Station Lands Ltd. is the owner of the newly constructed EPCOR Tower. Ledcor Construction Limited was the general contractor responsible for building the new office tower. As the building neared completion, Ledcor contracted with a cleaning company to have the exterior of the building cleaned to remove accumulated debris. This included cleaning the building’s exterior windows. While cleaning, the cleaners scratched those windows so badly that they had to be replaced at considerable cost.
The owner and the general contractor made a claim under their builders risk insurance policy for the cost of those replacements. Northbridge Indemnity Insurance Company denied the claim, applying an exclusion for “the cost of making good faulty workmanship”. The full exclusion stated:
This policy does not insure [...] the cost of making good faulty workmanship, construction materials or design unless physical damage not otherwise excluded by this policy results, in which event this policy shale [sic] insure such resulting damage.

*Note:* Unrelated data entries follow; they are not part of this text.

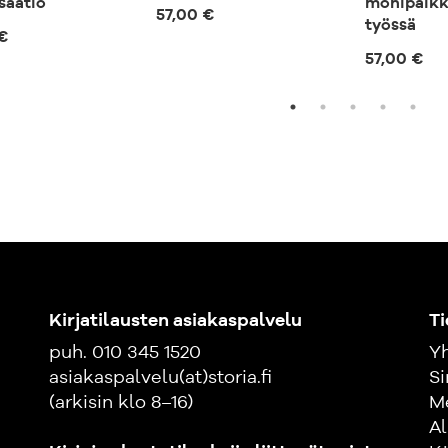
syntyvät yhdess
saatio
monipaikk
57,00 €
innovatiivisia r
työssä
€
innovatiivisia t
57,00 €
toimittajasuhtei
innovaatio-hub
oman toimialan
pelikenttää. So
sisällä että ra
Vapaaehtoinen 
yhteistyö ovat 
liiketoiminnass
Tämä teos on to
Kirjatilausten asiakaspalvelu
Ti
kehittää hankin
liiketoimintamal
puh. 010 345 1520
Yh
näkemyksiä ja k
asiakaspalvelu(at)storia.fi
Si
hankinnat voiva
(arkisin klo 8–16)
M
ja liiketoimin
Al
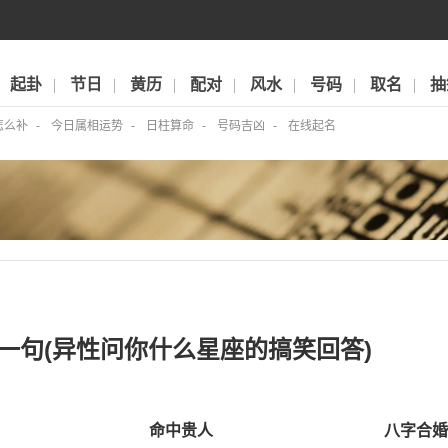
起卦
节日
黄历
配对
风水
号码
取名
抽
怎么补
今日属相运势
日柱算命
号码吉凶
在线起名
一句(异性问你什么星座的搞笑回答)
命中贵人
八字合婚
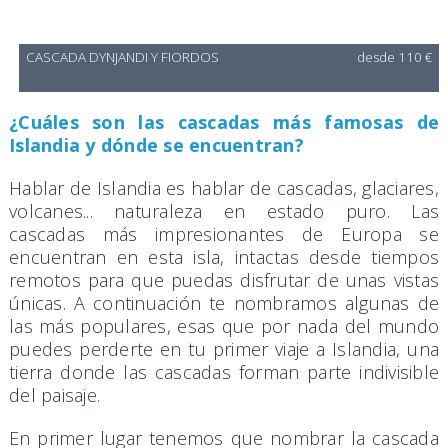
CASCADA DYNJANDI Y FIORDOS
desde 110 €
¿Cuáles son las cascadas más famosas de
Islandia y dónde se encuentran?
Hablar de Islandia es hablar de cascadas, glaciares,
volcanes... naturaleza en estado puro. Las
cascadas más impresionantes de Europa se
encuentran en esta isla, intactas desde tiempos
remotos para que puedas disfrutar de unas vistas
únicas. A continuación te nombramos algunas de
las más populares, esas que por nada del mundo
puedes perderte en tu primer viaje a Islandia, una
tierra donde las cascadas forman parte indivisible
del paisaje.
En primer lugar tenemos que nombrar la cascada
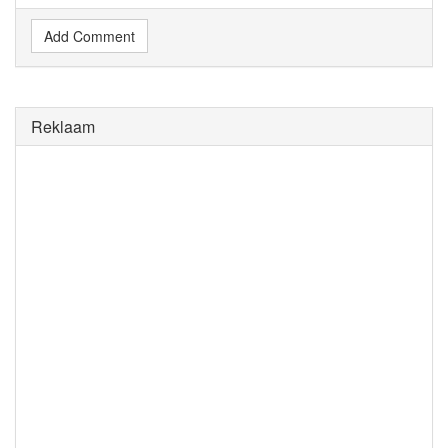
Add Comment
Reklaam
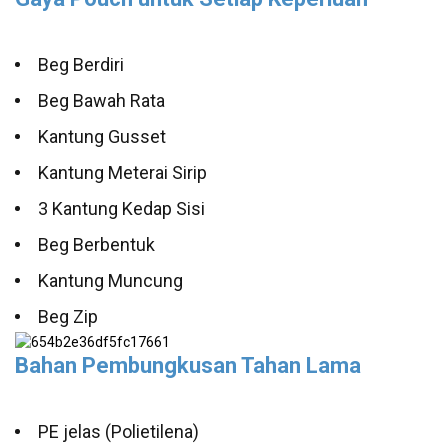
Beg Berdiri
Beg Bawah Rata
Kantung Gusset
Kantung Meterai Sirip
3 Kantung Kedap Sisi
Beg Berbentuk
Kantung Muncung
Beg Zip
Bahan Pembungkusan Tahan Lama
PE jelas (Polietilena)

The owner and the general contractor sued the insurance company, arguing that they were not claiming the cost of making good the cleaning, but rather were claiming the cost of damage done as a result of the cleaning.
The court resolved the case in favour of the owner and the general contractor, relying on the principles for interpreting insurance policies established by the Supreme Court of Canada in Progressive Homes Ltd. v. Lombard General Insurance Co. of Canada, 2010 SCC 33.
It was conceded by the insurance company that but for the exclusion, the policy as a whole would have applied to this type of damage.
Turning to the exclusion, the court considered two aspects: whether the cleaning was “faulty workmanship” and if it was, what the “cost of making good” that cleaning would be.
On the first question, the court held that the cleaning was “work”: “[p]lainly, whether one is building something or doing something to something else, work is being done.” (para. 11) Concluding that “work” and “workmanship” were, in this context, synonymous, the court held that the cleaning was clearly faulty workmanship.
On the second question, the court considered two interpretations of “the cost of making good”: the cost of re-doing the cleaning or the cost of fixing the exterior of the building. The court held that both of these interpretations were reasonable. While some aspects of the policy, such as its generally broad scope, suggested that the policy should cover the cost of replacing the windows, the court was not satisfied that this was conclusive. As a result, the court found the exclusion to be ambiguous, and applied an interpretive presumption endorsed by the Supreme Court to construe the contract against the interest of the insurer (contra proferentem). The court held that the damage caused by the cleaners was not excluded from the builders risk policy.
This decision considerably narrows the application of the faulty design/work exclusion in builder’s risk policies. Policyholders are reminded that they should seek advice from an insurance coverage lawyer when their claims are denied by an insurer.